As the late, great Biggie Smalls once said: Money, more or less, causes problems. In the state of Florida, when a deceased person leaves a will, they usually leave a portion of their estate to their spouse. This Spousal Elective Share isn’t necessary so long as the minimum amount by statute was left to the surviving spouse or if the spouse signed a waiver relinquishing their rights to the Elective Share.
Your Legal Entitlements
- When a deceased spouse leaves too little or nothing to their surviving spouse, Florida Statute 732.201 allows for the surviving spouse to elect to take an Elective Share of the deceased spouse’s estate.
- Florida Statute 732.2065 provides that the Elective Share is an amount up to 30% of the elective estate.

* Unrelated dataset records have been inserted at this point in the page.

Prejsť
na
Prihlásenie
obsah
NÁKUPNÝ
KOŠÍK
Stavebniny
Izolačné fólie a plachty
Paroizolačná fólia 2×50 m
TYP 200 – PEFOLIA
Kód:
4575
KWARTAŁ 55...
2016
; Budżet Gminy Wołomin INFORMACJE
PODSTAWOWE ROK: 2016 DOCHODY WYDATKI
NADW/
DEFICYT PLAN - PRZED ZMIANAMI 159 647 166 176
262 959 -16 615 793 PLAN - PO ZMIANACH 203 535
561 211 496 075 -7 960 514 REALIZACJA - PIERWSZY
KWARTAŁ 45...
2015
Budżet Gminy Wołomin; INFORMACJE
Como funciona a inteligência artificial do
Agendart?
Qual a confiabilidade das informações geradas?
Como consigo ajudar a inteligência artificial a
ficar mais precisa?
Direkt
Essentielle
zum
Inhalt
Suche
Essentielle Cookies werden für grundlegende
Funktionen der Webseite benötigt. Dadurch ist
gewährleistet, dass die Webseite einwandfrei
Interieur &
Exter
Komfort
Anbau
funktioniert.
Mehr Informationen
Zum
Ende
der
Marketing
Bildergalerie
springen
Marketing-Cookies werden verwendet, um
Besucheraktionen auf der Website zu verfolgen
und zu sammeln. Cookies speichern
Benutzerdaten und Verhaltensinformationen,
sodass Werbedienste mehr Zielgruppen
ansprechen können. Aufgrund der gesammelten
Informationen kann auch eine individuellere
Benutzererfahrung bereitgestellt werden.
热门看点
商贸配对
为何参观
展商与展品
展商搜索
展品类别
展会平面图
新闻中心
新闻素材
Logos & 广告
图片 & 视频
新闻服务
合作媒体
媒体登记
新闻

- Florida Statute 732.2035 provides a list of property that is part of the elective estate. This includes the decedent’s probate estate, certain types of trusts, decedent’s protected homestead property, decedent’s interest in the net cash surrender value of life insurance policies, etc.

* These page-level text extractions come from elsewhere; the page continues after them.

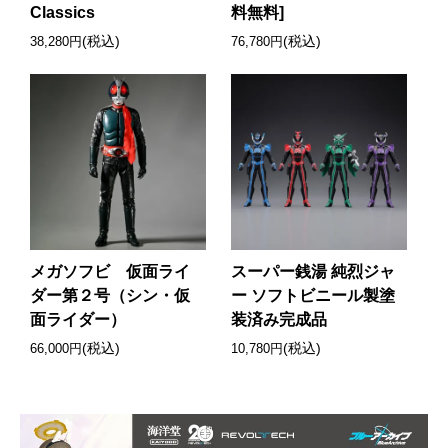
Classics
料無料]
(税込)
(税込)
38,280円
76,780円
メガソフビ 仮面ライ
スーパー銭湯 純烈ジャ
ダー第２号（シン・仮
ー ソフトビニール製塗
面ライダー）
装済み完成品
(税込)
(税込)
66,000円
10,780円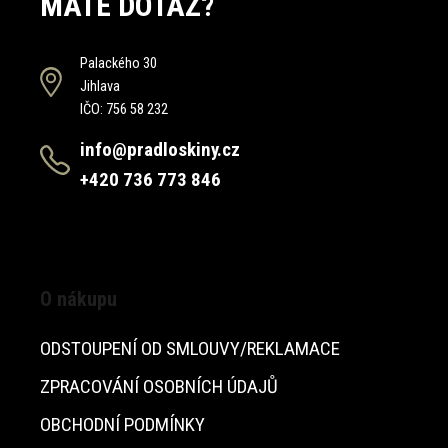
MÁTE DOTAZ?
Palackého 30
Jihlava
IČO: 756 58 232
info@pradloskiny.cz
+420 736 773 846
O nákupu
ODSTOUPENÍ OD SMLOUVY/REKLAMACE
ZPRACOVÁNÍ OSOBNÍCH ÚDAJŮ
OBCHODNÍ PODMÍNKY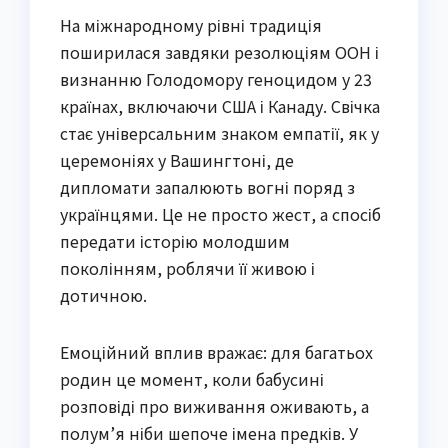
На міжнародному рівні традиція
поширилася завдяки резолюціям ООН і
визнанню Голодомору геноцидом у 23
країнах, включаючи США і Канаду. Свічка
стає універсальним знаком емпатії, як у
церемоніях у Вашингтоні, де
дипломати запалюють вогні поряд з
українцями. Це не просто жест, а спосіб
передати історію молодшим
поколінням, роблячи її живою і
дотичною.
Емоційний вплив вражає: для багатьох
родин це момент, коли бабусині
розповіді про виживання оживають, а
полум’я ніби шепоче імена предків. У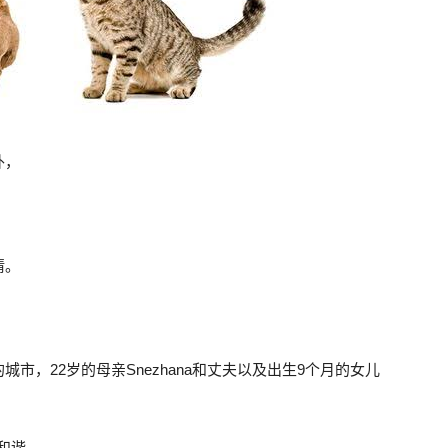
外，
情。
的城市，22岁的母亲Snezhana和丈夫以及出生9个月的女儿
很和谐。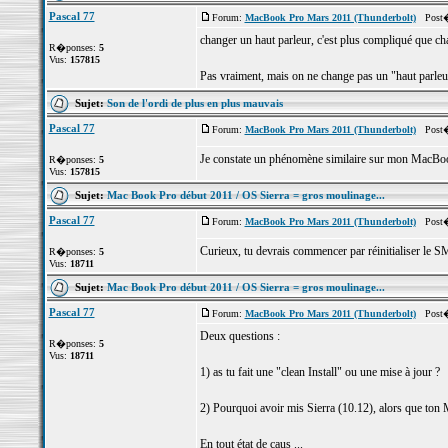
Pascal 77
Forum:
MacBook Pro Mars 2011 (Thunderbolt)
Post� l
changer un haut parleur, c'est plus compliqué que ch
R�ponses:
5
Vus:
157815
Pas vraiment, mais on ne change pas un "haut parleur"
Sujet:
Son de l'ordi de plus en plus mauvais
Pascal 77
Forum:
MacBook Pro Mars 2011 (Thunderbolt)
Post� 
Je constate un phénomène similaire sur mon MacBook "
R�ponses:
5
Vus:
157815
Sujet:
Mac Book Pro début 2011 / OS Sierra = gros moulinage...
Pascal 77
Forum:
MacBook Pro Mars 2011 (Thunderbolt)
Post� 
Curieux, tu devrais commencer par réinitialiser le S
R�ponses:
5
Vus:
18711
Sujet:
Mac Book Pro début 2011 / OS Sierra = gros moulinage...
Pascal 77
Forum:
MacBook Pro Mars 2011 (Thunderbolt)
Post� l
Deux questions :
R�ponses:
5
Vus:
18711
1) as tu fait une "clean Install" ou une mise à jour ?
2) Pourquoi avoir mis Sierra (10.12), alors que ton
En tout état de caus ...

- Florida Statute 732.2045 lists property that is always excluded from the Elective Share.
As straightforward as it may seem, there are a number of factors that can seriously complicate the surviving spouse’s ability to receive their Elective Share.
The Bumpy Road Ahead
- If the decedent had a large amount of assets, this could delay the probate administration as various assets would need to be uncovered or discovered.
- If the personal representative of the estate makes it difficult to ascertain the assets, this could cause delay.
- If the personal representative and the surviving spouse are unable to agree on the value of certain assets, this could cause the judge to intervene, or cause the case to be referred to mediation.
- If descendants contest the Elective Share election of the surviving spouse, this could cause the judge to intervene as well, also causing delay in the elective estate administration.
With the sheer amount of seemingly-innocuous situations in which one may find themselves at any given step in the process, it’s important to have a knowledgeable and compassionate attorney at your side.